As more parents choose to enroll their children in schools outside of the urban core or high poverty areas, the result for students who remain at their home schools has been fewer educational opportunities.  Instead of focusing his research on the attracting schools, Morris studied the factors that led parents to choose one public school over another.  Programs available at the school, the school’s score on the state school ranking system, and the ethnic composition of the student body were found to be factors that drove parents to choose the open enrollment option. Morris studied the extent to which school policies influence parents’ decisions, ultimately making policy recommendations that could help schools retain their student base:  increasing desirable high school programs, improving parents’ knowledge of their options, adding transportation options, and tapping into the educational aspirations of the poor.

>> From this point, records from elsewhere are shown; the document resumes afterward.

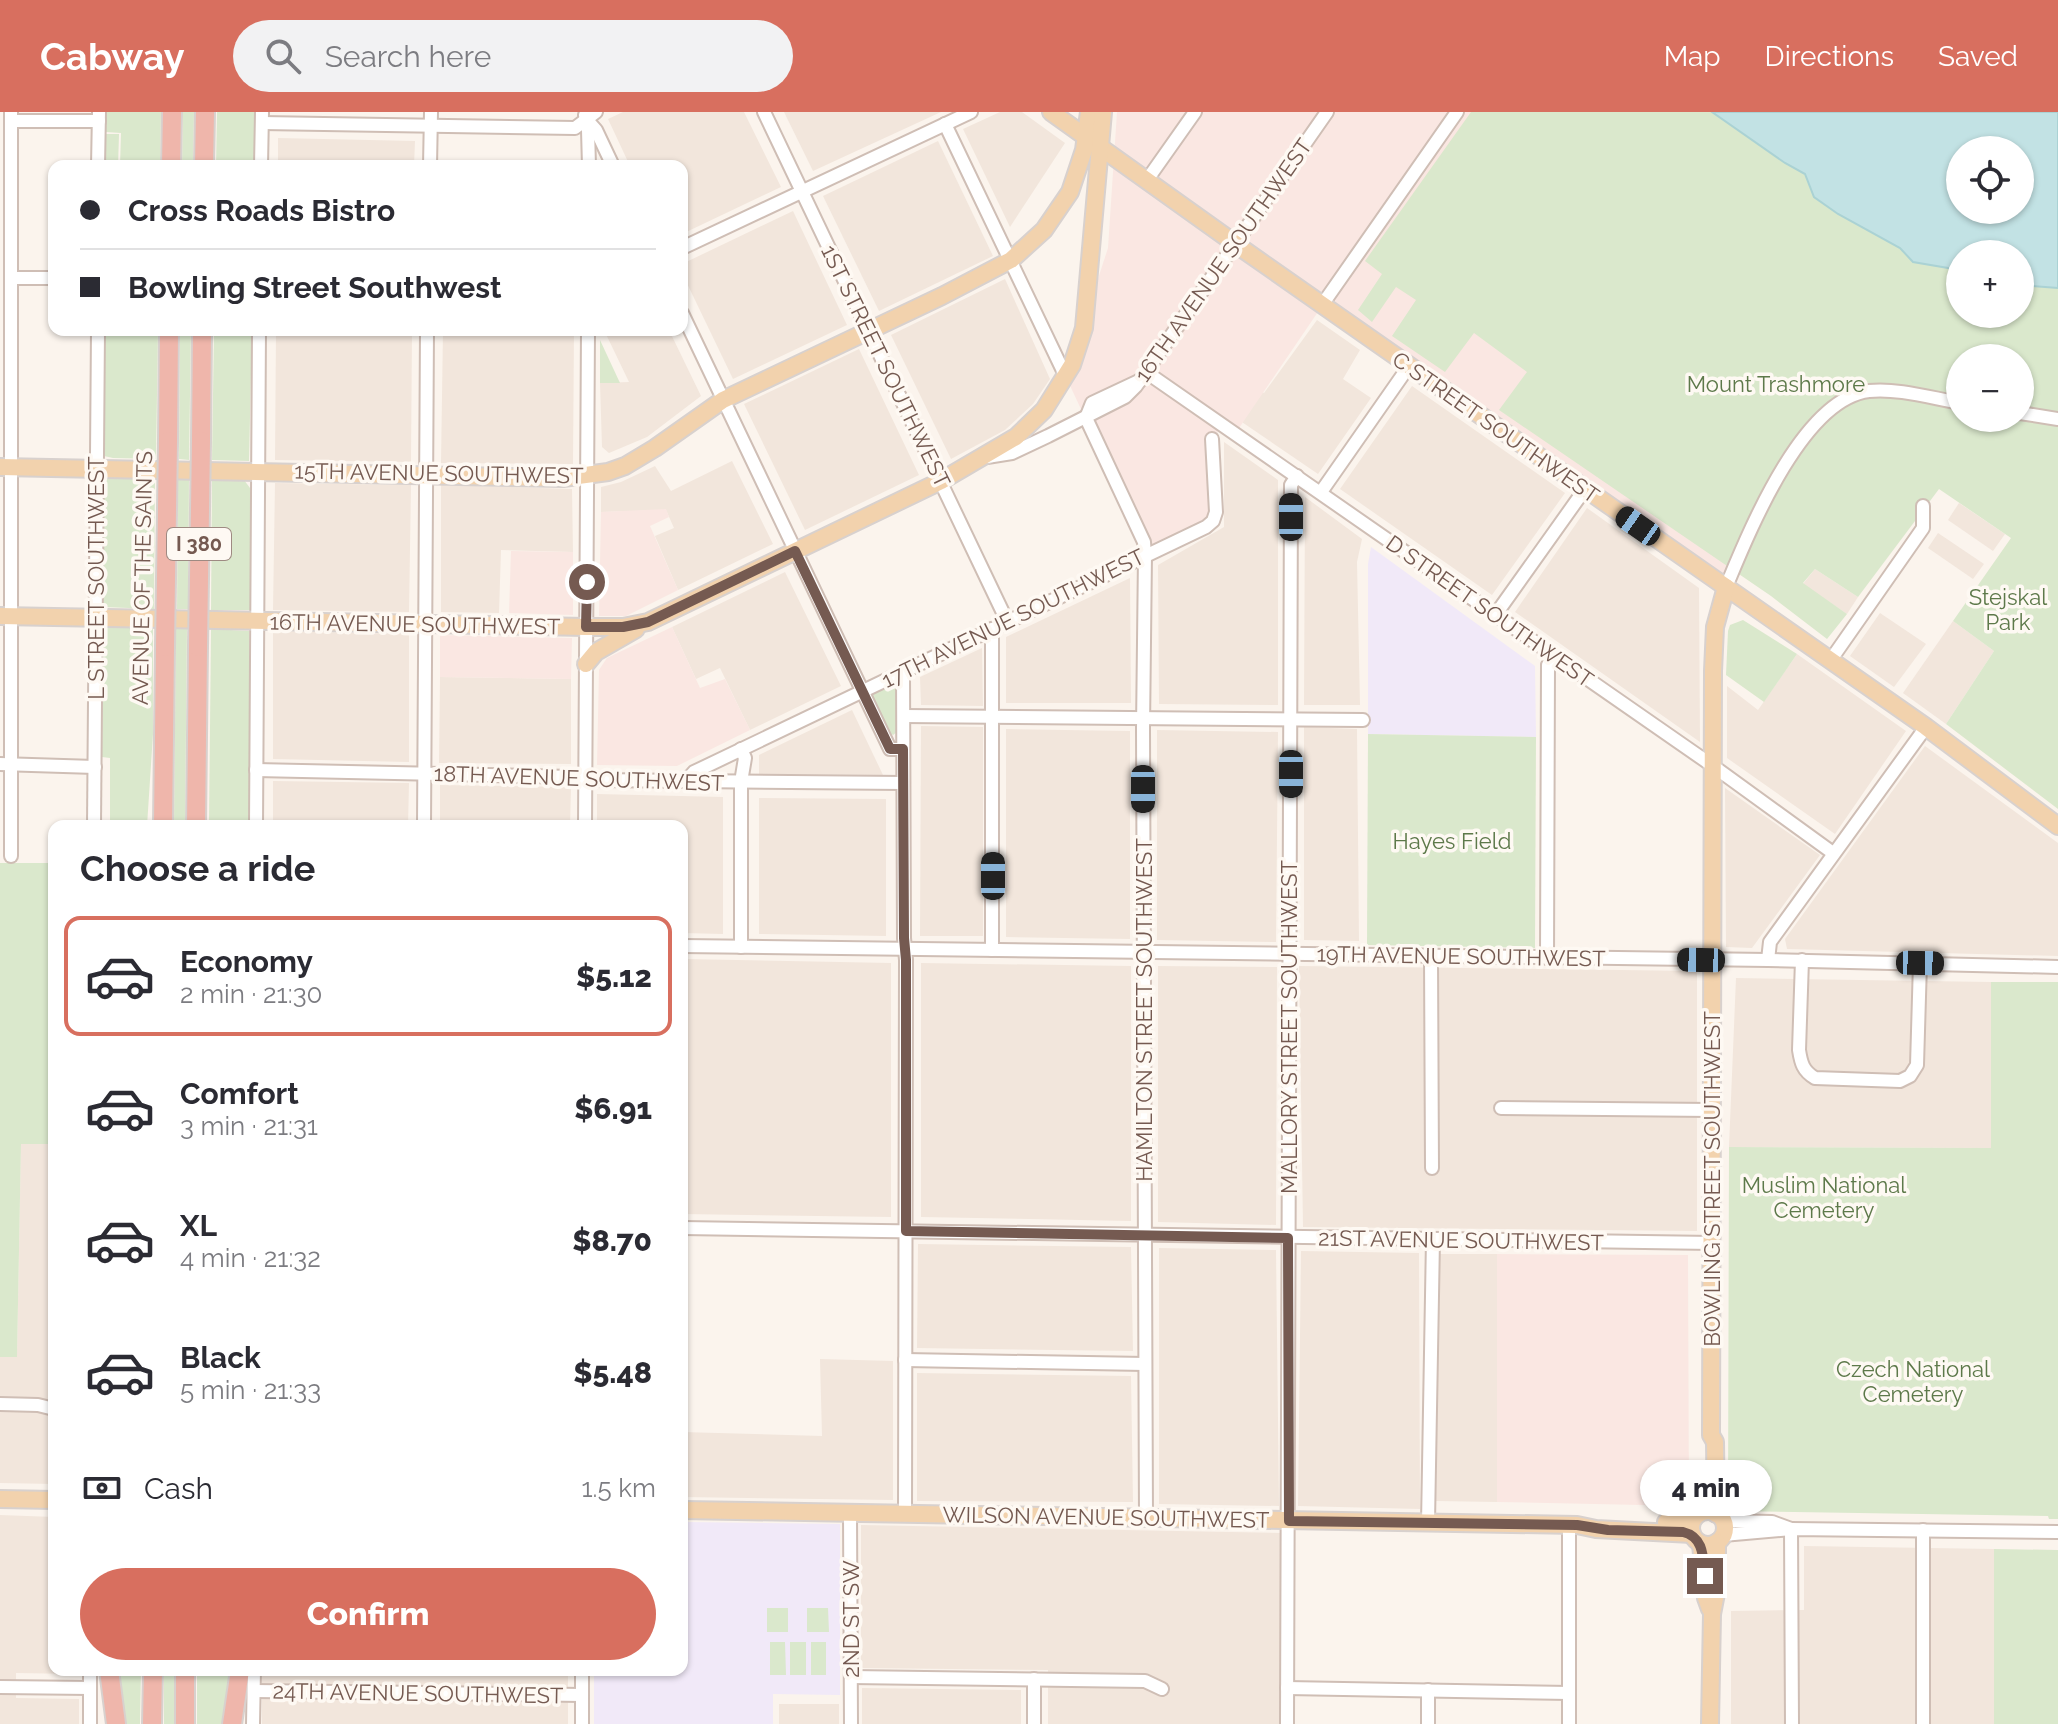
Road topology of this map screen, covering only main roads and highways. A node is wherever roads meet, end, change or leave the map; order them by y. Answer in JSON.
{"nodes":[{"id":1,"x":172,"y":112,"type":"edge"},
{"id":2,"x":205,"y":112,"type":"edge"},
{"id":3,"x":1051,"y":112,"type":"edge"},
{"id":4,"x":1089,"y":112,"type":"edge"},
{"id":5,"x":1103,"y":112,"type":"edge"},
{"id":6,"x":1093,"y":142,"type":"junction"},
{"id":7,"x":171,"y":160,"type":"edge"},
{"id":8,"x":204,"y":160,"type":"edge"},
{"id":9,"x":169,"y":336,"type":"edge"},
{"id":10,"x":202,"y":336,"type":"edge"},
{"id":11,"x":5,"y":467,"type":"edge"},
{"id":12,"x":1726,"y":587,"type":"junction"},
{"id":13,"x":5,"y":616,"type":"edge"},
{"id":14,"x":648,"y":622,"type":"junction"},
{"id":15,"x":586,"y":664,"type":"road end"},
{"id":16,"x":164,"y":764,"type":"junction"},
{"id":17,"x":151,"y":820,"type":"edge"},
{"id":18,"x":163,"y":820,"type":"edge"},
{"id":19,"x":199,"y":820,"type":"edge"},
{"id":20,"x":2058,"y":826,"type":"edge"},
{"id":21,"x":0,"y":1499,"type":"edge"},
{"id":22,"x":48,"y":1500,"type":"edge"},
{"id":23,"x":688,"y":1510,"type":"edge"},
{"id":24,"x":1708,"y":1528,"type":"junction"},
{"id":25,"x":110,"y":1676,"type":"edge"},
{"id":26,"x":153,"y":1676,"type":"edge"},
{"id":27,"x":185,"y":1676,"type":"edge"},
{"id":28,"x":239,"y":1676,"type":"edge"},
{"id":29,"x":116,"y":1724,"type":"edge"},
{"id":30,"x":152,"y":1724,"type":"edge"},
{"id":31,"x":185,"y":1724,"type":"edge"},
{"id":32,"x":232,"y":1724,"type":"edge"},
{"id":33,"x":1710,"y":1724,"type":"edge"}],
"edges":[{"from":1,"to":7,"type":"highway"},
{"from":2,"to":8,"type":"highway"},
{"from":3,"to":6,"type":"main road","name":"C STREET SOUTHWEST"},
{"from":4,"to":6,"type":"main road"},
{"from":5,"to":6,"type":"main road"},
{"from":6,"to":11,"type":"main road","name":"15TH AVENUE SOUTHWEST"},
{"from":6,"to":12,"type":"main road","name":"C STREET SOUTHWEST"},
{"from":6,"to":14,"type":"main road","name":"16TH AVENUE SOUTHWEST"},
{"from":9,"to":16,"type":"highway","name":"AVENUE OF THE SAINTS","number":"I 380","bridge":true},
{"from":10,"to":19,"type":"highway","number":"I 380","bridge":true},
{"from":12,"to":20,"type":"main road","name":"C STREET SOUTHWEST"},
{"from":12,"to":24,"type":"main road","name":"BOWLING STREET SOUTHWEST"},
{"from":13,"to":14,"type":"main road","name":"16TH AVENUE SOUTHWEST"},
{"from":14,"to":15,"type":"main road"},
{"from":16,"to":17,"type":"highway"},
{"from":16,"to":18,"type":"highway","name":"AVENUE OF THE SAINTS","number":"I 380"},
{"from":21,"to":22,"type":"main road"},
{"from":23,"to":24,"type":"main road","name":"WILSON AVENUE SOUTHWEST"},
{"from":24,"to":33,"type":"main road","name":"BOWLING STREET SOUTHWEST"},
{"from":25,"to":29,"type":"highway"},
{"from":26,"to":30,"type":"highway"},
{"from":27,"to":31,"type":"highway"},
{"from":28,"to":32,"type":"highway"}]}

“If not done carefully, school choice programs can work to destabilize the very system that is the basis for our democracy,” Morris concludes. “Widespread, unrestricted open enrollment may also drain the financial resources of the most needy communities and lead to further racial, ethnic, and economic stratification. The ultimate challenge for school districts will be implementing a policy that minimizes the harm to some while improving the outcomes for all.”

Melissa Jayne Repa: Accessible technology policies

Melissa RepaGownMelissa Jayne Repa, Ed.D., is co-director of the Services to Students with Disabilities Department at Sacramento State and oversees the High Tech Center and TRIO Student Support Services Program. Her 2015 dissertation, “Leadership to support e-quality for all: A study of a systemwide accessible technology policy implementation,” explored the status of the CSU Accessible Technology Initiative, launched in 2006. Her work was supported by a Wayne K. Miyamoto Public Policy Dissertation Fellowship.

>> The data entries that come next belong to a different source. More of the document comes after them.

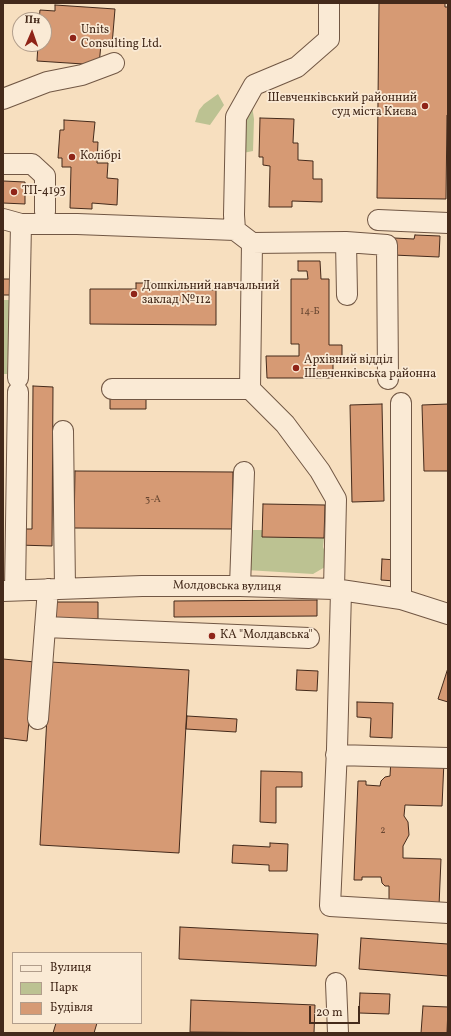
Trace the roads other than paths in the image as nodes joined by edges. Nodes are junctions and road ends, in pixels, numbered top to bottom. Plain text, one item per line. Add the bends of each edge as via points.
1 (329, 3) edge
2 (114, 63) dead end
3 (3, 99) edge
4 (3, 164) edge
5 (44, 212) dead end
6 (378, 220) dead end
7 (12, 221) edge
8 (448, 223) edge
9 (235, 230) junction
10 (252, 242) junction
11 (346, 242) junction
12 (347, 295) dead end
13 (388, 379) dead end
14 (112, 389) dead end
15 (250, 389) junction
16 (401, 403) dead end
17 (63, 431) dead end
18 (244, 472) dead end
19 (240, 586) junction
20 (56, 589) junction
21 (337, 590) junction
22 (9, 591) edge
23 (401, 599) junction
24 (448, 614) edge
25 (45, 627) junction
26 (309, 638) dead end
27 (38, 719) dead end
28 (336, 755) junction
29 (448, 758) edge
30 (448, 913) edge
31 (336, 983) dead end
32 (338, 1033) edge

1 - 9 street via 329,39 297,67 254,85 236,117
2 - 3 street via 47,82
4 - 5 street via 32,164 45,176
6 - 8 street
7 - 9 street
7 - 22 street via 18,385
9 - 10 street
10 - 11 street
10 - 15 street
11 - 12 street
11 - 13 street via 387,245
14 - 15 street
15 - 21 street via 285,424 320,471 336,499
16 - 23 street
17 - 20 street
18 - 19 street
19 - 20 street, Молдовська вулиця
19 - 21 street, Молдовська вулиця
20 - 22 street, Молдовська вулиця
20 - 25 street
21 - 23 street, Молдовська вулиця
21 - 28 street
23 - 24 street, Молдовська вулиця
25 - 26 street
25 - 27 street
28 - 29 street
28 - 30 street via 330,906
31 - 32 street

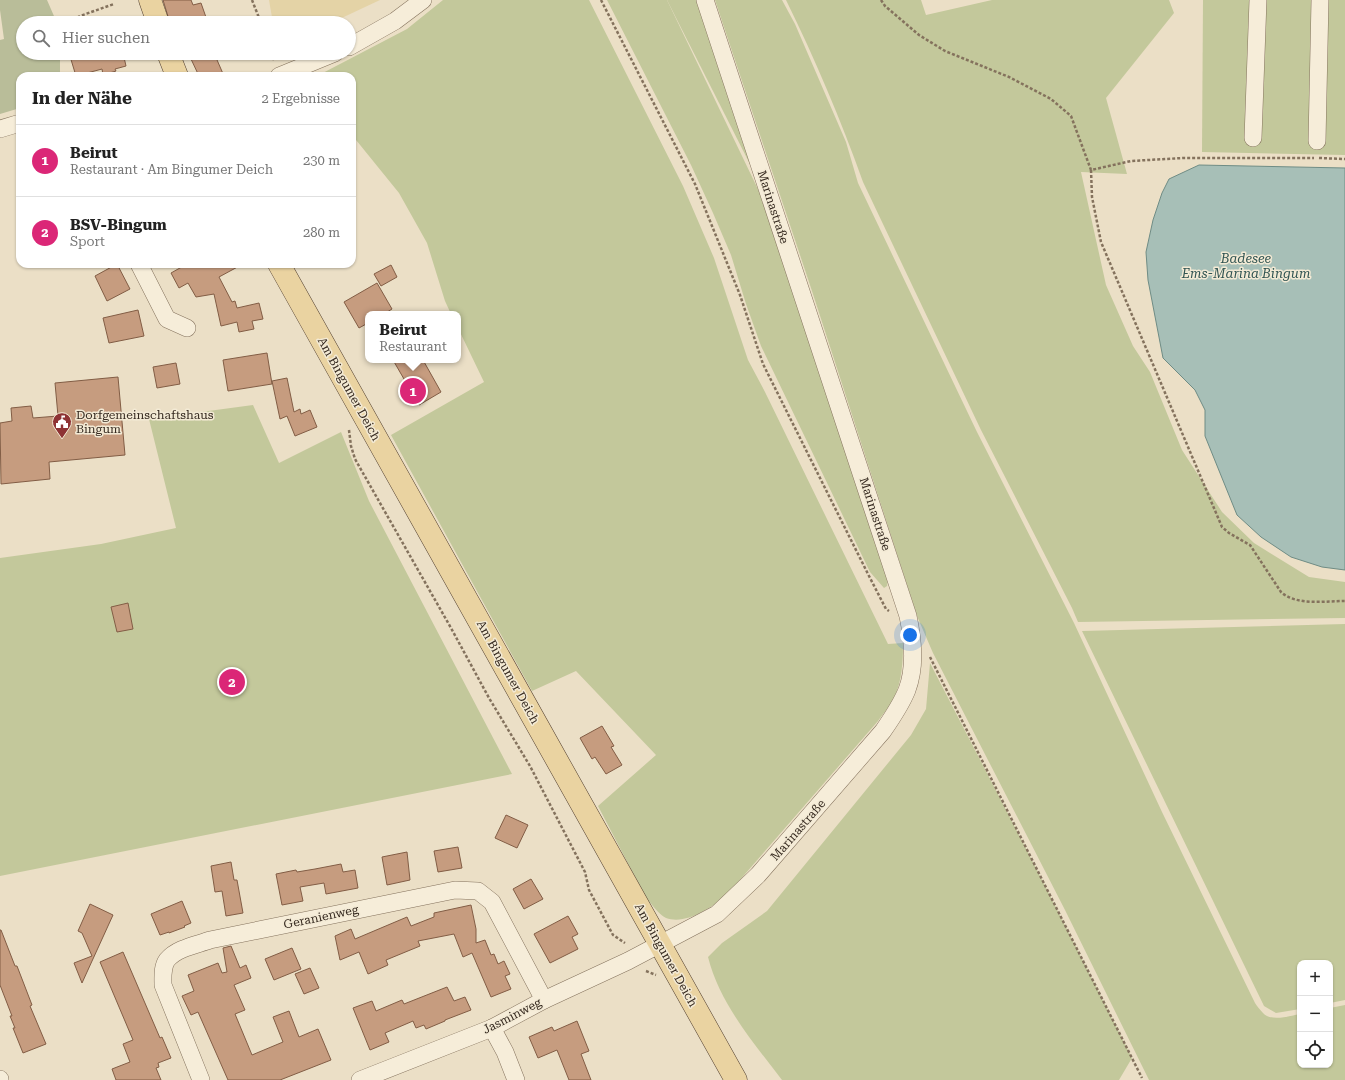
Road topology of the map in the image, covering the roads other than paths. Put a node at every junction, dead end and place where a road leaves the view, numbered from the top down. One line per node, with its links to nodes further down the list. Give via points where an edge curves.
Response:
1 (150, 0): 6 (main road)
2 (423, 0): 7 (street, via 395,21)
3 (705, 0): 19 (street, Marinastraße, via 908,616 913,655 907,689 884,731 802,826 753,880 717,914)
4 (1258, 0): 14 (street)
5 (1320, 0): 15 (street)
6 (156, 16)
7 (356, 43)
8 (171, 60): 10 (main road)
9 (318, 60): 11 (street)
10 (175, 72)
11 (290, 72)
12 (16, 124): 13 (street)
13 (0, 129)
14 (1253, 138)
15 (1317, 141)
16 (142, 268): 18 (street, via 167,319)
17 (281, 268): 19 (main road, Am Bingumer Deich)
18 (187, 328)
19 (660, 944): 20 (street, Jasminweg); 25 (main road, Am Bingumer Deich)
20 (544, 1000): 21 (street, Jasminweg); 22 (street, Geranienweg, via 492,902 478,891 455,890 210,940 179,951 167,961 163,972 163,985)
21 (492, 1028): 23 (street, Jasminweg); 24 (street)
22 (201, 1080)
23 (360, 1080)
24 (516, 1080)
25 (736, 1080)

California’s workforce needs a diverse population of college-educated employees, including those with disabilities. However, as Repa found during her literature review, too few students with disabilities are completing postsecondary degrees in a timely manner.  Despite a systemwide policy in place to ensure higher education information resources are accessible, students are still experiencing challenges in obtaining content in accessible formats. Repa’s mixed methods research explored the experiences of leaders implementing accessible technology policies and tested significant relationships and barriers and factors that hinder or facilitate success of the policies.

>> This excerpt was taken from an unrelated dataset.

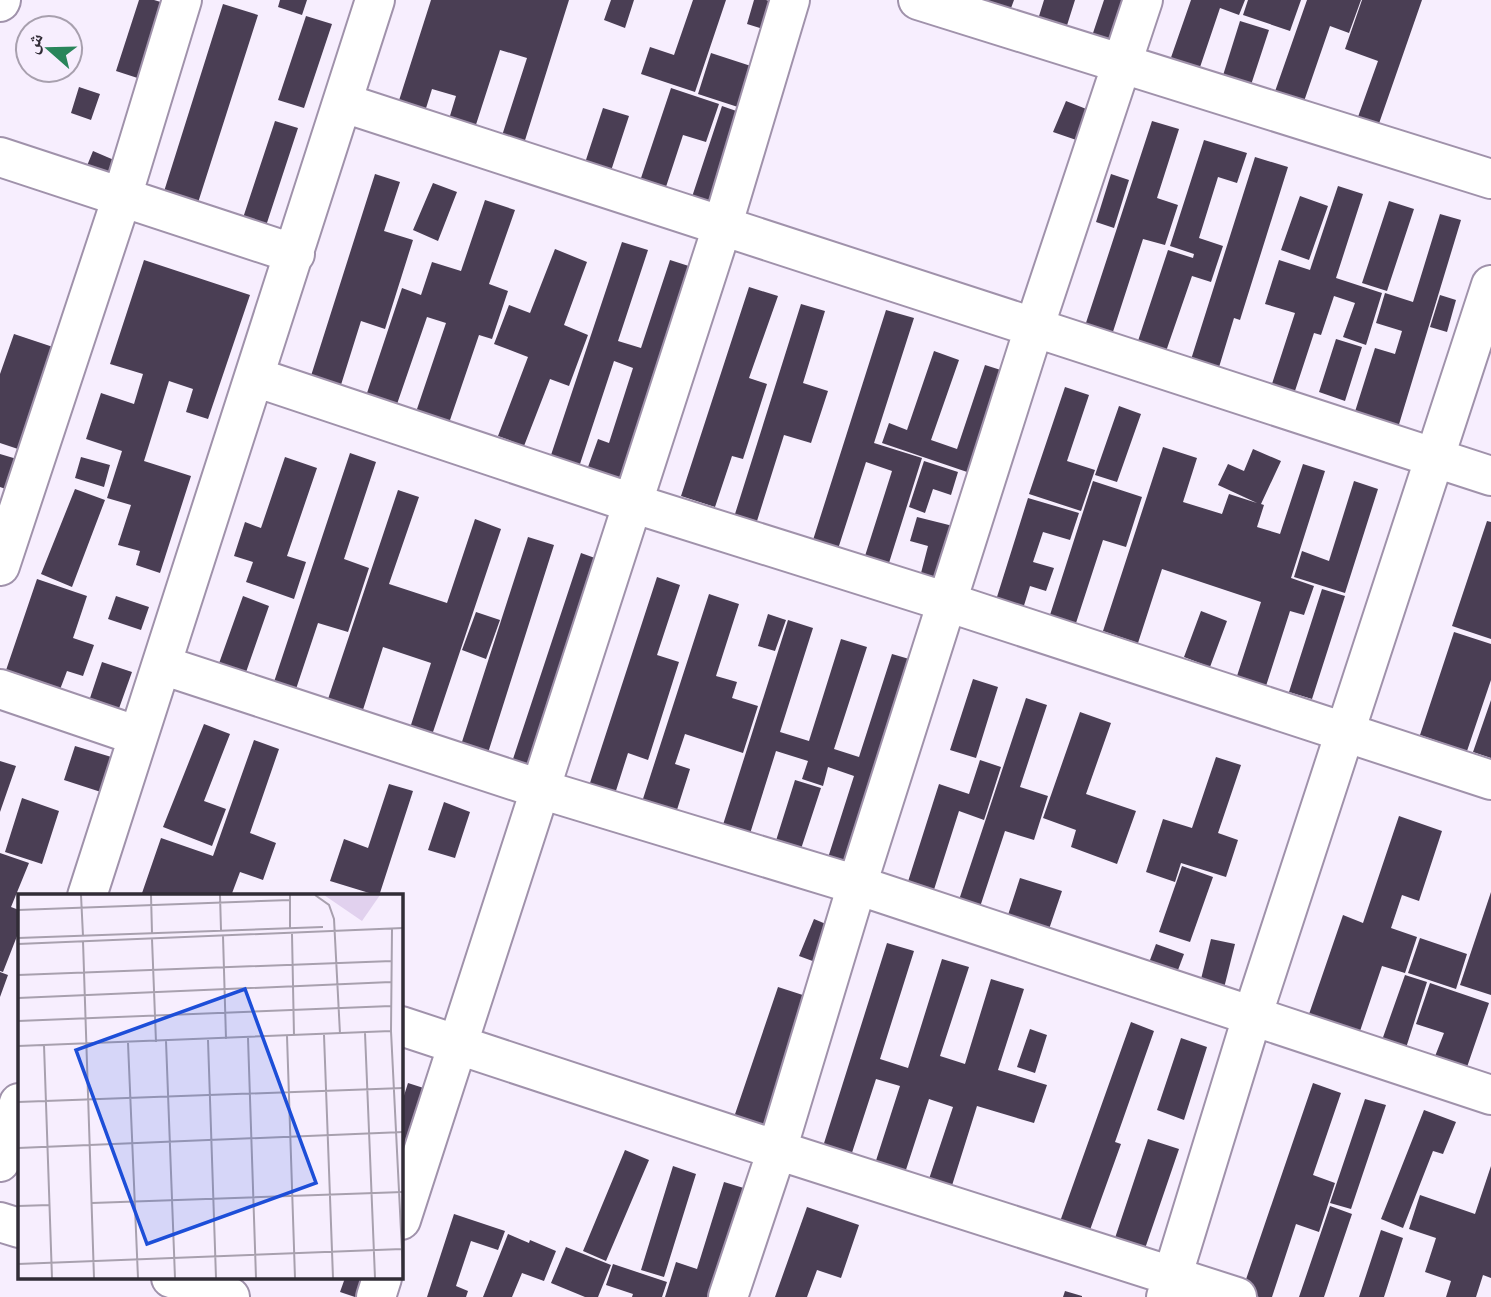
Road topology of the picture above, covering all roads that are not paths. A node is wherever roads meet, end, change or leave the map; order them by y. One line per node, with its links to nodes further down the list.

“The CSU has done a noteworthy job of working toward technology accessibility and building a culture of access and inclusion,” Repa writes in her dissertation, but she notes that a lack of resources, faculty buy-in, accountability, motivation and training, among other issues, impede implementation of an effective technology policy. “Some of the emotion and passion involved in fighting for social justice and equity really came through from the voices of the participants,” Repa concludes. “It is for these students and employees with disabilities that the staff, faculty, students and administrators must work in partnership to make organizational changes needed to innovate and strive towards greater e-quality as use of technology and online learning continue to expand in the CSU system.”